La superficialidad y la ignorancia a veces no son sino disfraces de la estupidez. Y nada puede ilustrar mejor esta deplorable tendencia, en el caso argentino, que la formidable imbecilidad cometida por la AFA y seguramente consentida o al menos no desalentada por el gobierno de Cambiemos, con igual nivel de inteligencia, al consentir que el partido amistoso con Israel que cerrará la preparación argentina para el Mundial de fútbol, se juegue en el estadio Teddy Kollek de Jerusalén.
Hay que estar loco o ser muy imbécil para no reparar en el alcance político de la decisión adoptada, entre gallos y medianoches, de trasladar la sede del encuentro, que originalmente estaba programada para disputarse en Haifa, a la ciudad santa de las tres religiones del Libro, recientemente reconocida como capital del estado israelí por Estados Unidos, que acaba de trasladar allí su embajada.
La decisión de Washington fue rechazada por la Unión Europea y por la casi totalidad de países que integran la ONU, y provocó un furor entre los palestinos y los musulmanes en general que se manifestó a lo largo y lo ancho del mundo. Ese rechazo tuvo mucho que ver con las manifestaciones pro-retorno de los pobladores de los territorios ocupados en Gaza y Cisjordania frente a las barreras fronterizas que los separan de lo que fuera, también para ellos, su hogar milenario. Más de un centenar de muertos palestinos y más de un millar de heridos cayeron durante esas jornadas, víctimas del fuego de los francotiradores del ejército israelí que hacían puntería sobre quienes se acercaban más a las alambradas de púa.

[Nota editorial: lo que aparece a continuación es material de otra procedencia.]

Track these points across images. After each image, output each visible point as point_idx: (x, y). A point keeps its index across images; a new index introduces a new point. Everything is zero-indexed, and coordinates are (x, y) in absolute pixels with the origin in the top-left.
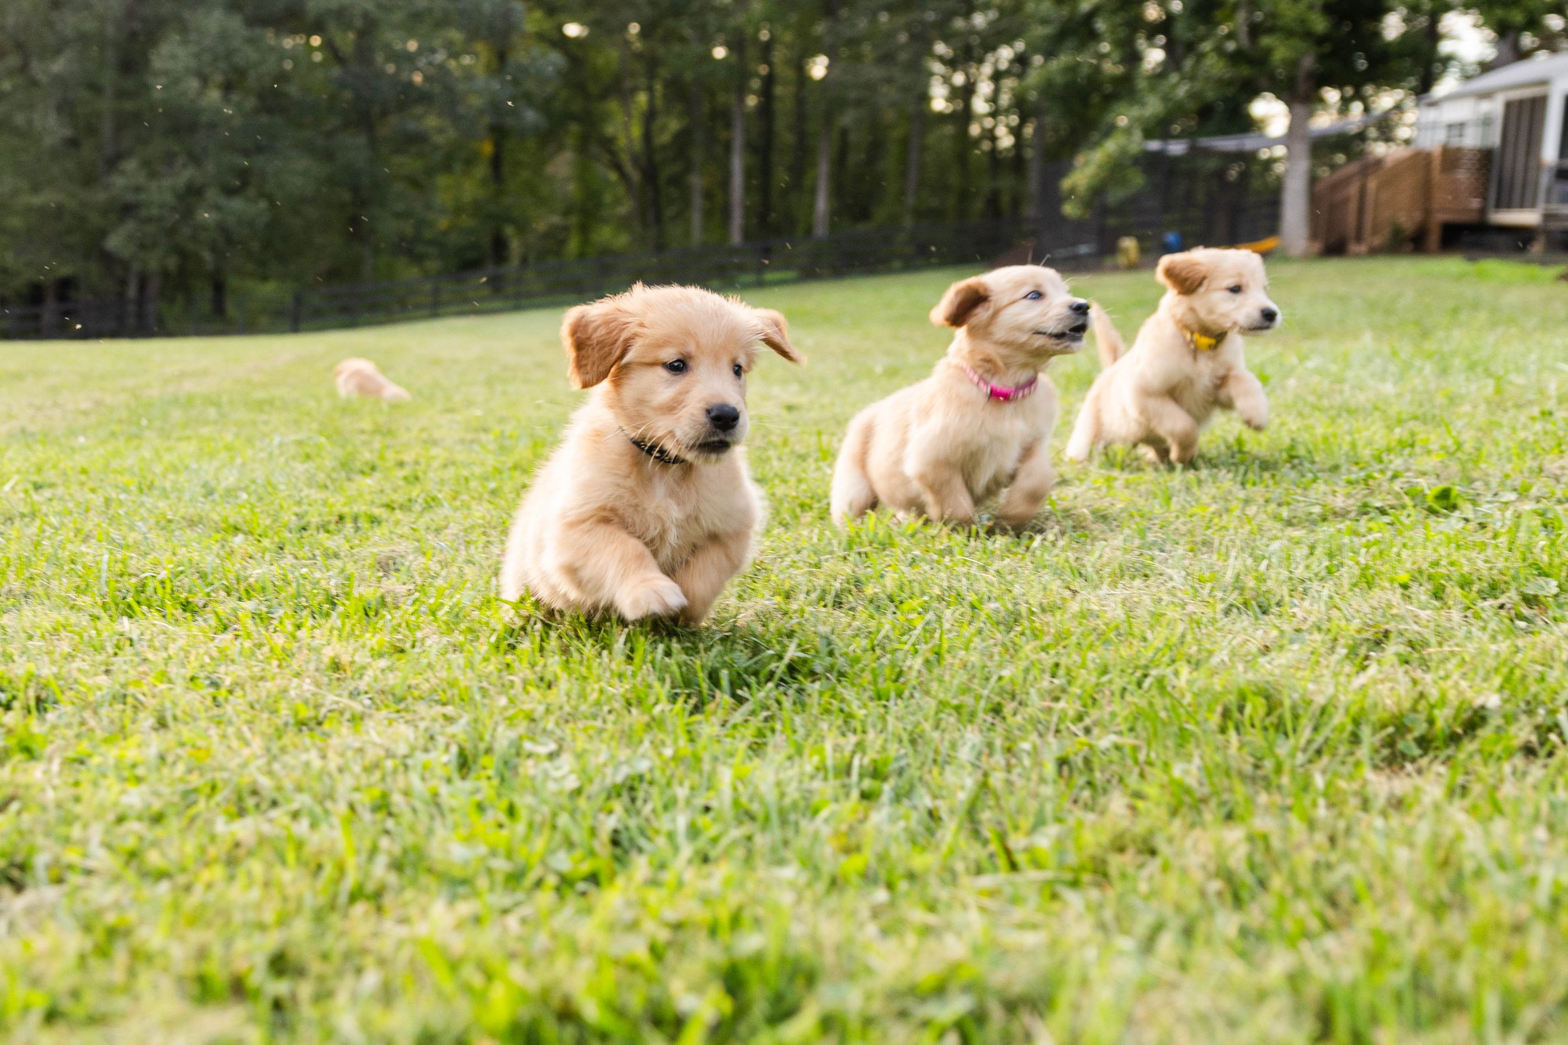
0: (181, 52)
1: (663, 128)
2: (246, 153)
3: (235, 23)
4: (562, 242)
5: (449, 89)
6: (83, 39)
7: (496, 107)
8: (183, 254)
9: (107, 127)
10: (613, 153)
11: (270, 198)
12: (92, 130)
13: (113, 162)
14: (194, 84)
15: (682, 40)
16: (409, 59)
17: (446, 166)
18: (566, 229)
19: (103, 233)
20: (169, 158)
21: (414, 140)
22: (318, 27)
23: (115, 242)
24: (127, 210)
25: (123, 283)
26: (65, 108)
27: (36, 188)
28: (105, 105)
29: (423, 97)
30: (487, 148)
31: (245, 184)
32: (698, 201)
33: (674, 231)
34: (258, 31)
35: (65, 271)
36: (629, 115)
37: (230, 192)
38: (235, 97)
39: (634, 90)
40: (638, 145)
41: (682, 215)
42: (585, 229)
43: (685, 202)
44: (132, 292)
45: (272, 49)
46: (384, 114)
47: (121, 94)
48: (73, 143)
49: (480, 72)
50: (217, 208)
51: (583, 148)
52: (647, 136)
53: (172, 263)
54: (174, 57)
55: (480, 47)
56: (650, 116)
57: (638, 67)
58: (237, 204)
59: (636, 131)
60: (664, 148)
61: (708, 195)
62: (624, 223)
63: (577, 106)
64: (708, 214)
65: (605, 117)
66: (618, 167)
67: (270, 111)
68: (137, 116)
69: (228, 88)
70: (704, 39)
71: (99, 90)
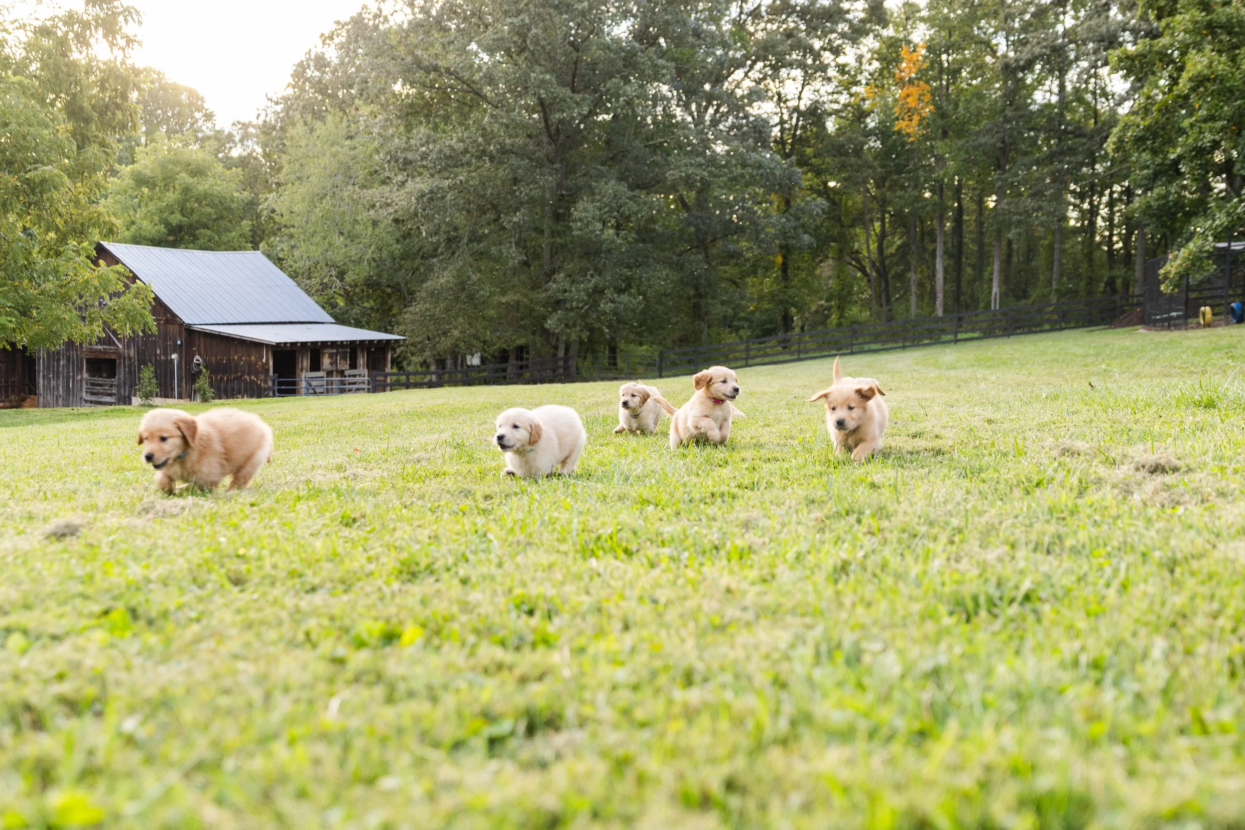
0: (590, 207)
1: (891, 243)
2: (629, 267)
3: (623, 188)
4: (828, 317)
5: (754, 223)
6: (532, 200)
7: (784, 234)
8: (592, 330)
9: (546, 255)
10: (858, 261)
11: (644, 294)
12: (537, 256)
13: (550, 275)
14: (599, 226)
15: (903, 187)
16: (729, 205)
17: (754, 273)
18: (829, 308)
19: (545, 318)
20: (583, 272)
21: (735, 255)
22: (673, 188)
23: (550, 324)
24: (558, 304)
25: (556, 348)
26: (521, 243)
27: (504, 293)
28: (545, 242)
29: (739, 230)
30: (779, 259)
31: (629, 286)
32: (914, 289)
33: (899, 308)
34: (637, 192)
35: (522, 341)
36: (868, 236)
37: (620, 291)
38: (622, 233)
39: (872, 221)
40: (875, 255)
41: (905, 297)
42: (841, 308)
43: (907, 290)
44: (561, 354)
45: (645, 203)
46: (714, 240)
47: (553, 234)
48: (526, 264)
49: (773, 211)
50: (613, 301)
51: (840, 259)
52: (880, 249)
53: (585, 335)
54: (585, 210)
55: (773, 197)
56: (882, 236)
57: (875, 205)
58: (624, 298)
59: (874, 246)
60: (892, 255)
61: (921, 285)
62: (866, 304)
63: (835, 232)
64: (921, 297)
65: (854, 238)
66: (862, 270)
67: (644, 241)
68: (563, 246)
69: (618, 227)
70: (918, 187)
71: (541, 232)
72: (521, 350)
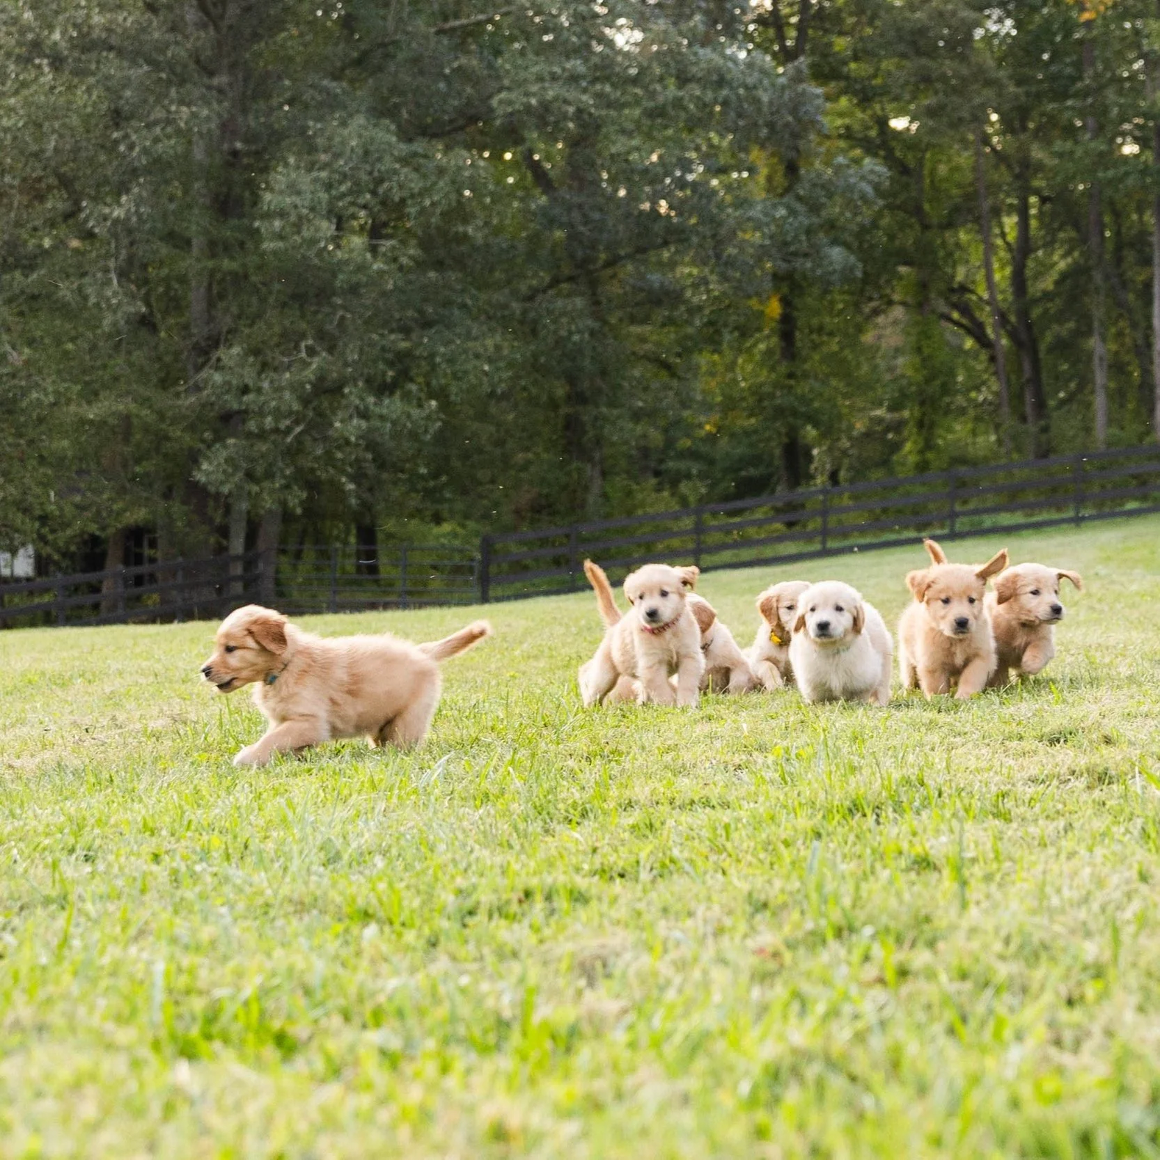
0: (305, 181)
1: (1046, 267)
2: (406, 331)
3: (386, 135)
4: (896, 447)
5: (713, 222)
6: (158, 165)
7: (782, 246)
8: (312, 485)
9: (196, 298)
10: (965, 310)
11: (441, 394)
12: (175, 304)
13: (206, 350)
14: (327, 227)
15: (1070, 131)
16: (651, 176)
17: (712, 340)
18: (898, 426)
19: (194, 458)
20: (290, 340)
21: (669, 297)
22: (512, 134)
23: (207, 471)
24: (228, 421)
25: (224, 532)
26: (134, 271)
27: (91, 395)
28: (192, 263)
29: (675, 235)
30: (774, 308)
31: (405, 375)
32: (1100, 377)
33: (1065, 426)
34: (419, 146)
35: (138, 515)
36: (990, 249)
37: (383, 389)
38: (386, 245)
39: (996, 212)
40: (1005, 295)
41: (1079, 397)
42: (925, 426)
43: (1085, 382)
44: (237, 545)
45: (441, 171)
46: (612, 263)
47: (215, 247)
48: (146, 323)
49: (758, 191)
50: (364, 415)
51: (920, 304)
52: (1019, 281)
53: (296, 499)
54: (293, 189)
55: (756, 155)
56: (1023, 249)
57: (1003, 176)
58: (393, 406)
59: (1002, 275)
60: (1047, 296)
61: (1117, 368)
62: (986, 416)
63: (908, 240)
64: (1118, 397)
65: (954, 254)
66: (977, 331)
67: (439, 265)
68: (239, 279)
69: (375, 232)
70: (1106, 129)
71: (180, 242)
72: (136, 536)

Para el gobierno de Benjamín Netanyahu que la selección argentina, que incluye al jugador emblema de la destreza futbolística en la actualidad, concurra a Jerusalén, es un espaldarazo resonante al traslado de la capital. Para los árabes representa un insulto de proporciones mayores, capaz de provocar una reacción que no ha tardado en manifestarse en el alud de protestas, oficiales o vertidas a través de las redes sociales, acompañadas con frecuencia de insultos y amenazas. La irritación y el despecho que manifiestan son proporcionales a la admiración y adhesión que sentían hasta ayer por la figura de Leo Messi y el fútbol argentino.
Todo esto puede parecer una idiotez, una tormenta en un vaso de agua; pero, desgraciadamente, no es así. Hay gestos simbólicos que valen mucho. O cuestan caro. En este caso me temo que habrá más de lo segundo que de lo primero. Esperemos que no sea así, que la bronca se disipe más o menos rápido y que no acarree represalias. Pero en la década de los noventa la adhesión del gobierno de Menem a la política imperialista de Estados Unidos contra Irak, más la probable traición que cometiera hacia quienes se contaron entre los que se afirma más contribuyeron económicamente a su campaña -los sirios- le valieron al país dos atentados espantosos: los cometidos contra la embajada de Israel y contra la sede de la AMIA, en especial en el segundo caso, pues al primero pudo entendérselo como un ataque contra un objetivo específicamente israelí, mientras que el segundo se cebó en una institución argentina que cobijaba a ciudadanos argentinos de ascendencia judía.
No se trata de que Argentina haya de arrodillarse ante la presunción de una amenaza. Se trata de no comprarse gratuitamente un riesgo. Y sobre todo se trata de no correr oficiosamente a respaldar políticas que todo el mundo rechaza, en una suerte de embriaguez que prescinde de matices y que se ofrece servilmente antes incluso de que alguien requiera de sus servicios. “Gradisca, principe”, como se brindaba la opulenta Magali Noel al príncipe Humberto de Savoia en la admirable “Amarcord” de Federico Fellini.
¿Será posible que una ráfaga de racionalidad e inteligencia sople sobre la cabeza de las autoridades del fútbol argentino para que eviten esta vergüenza? Todavía se está a tiempo.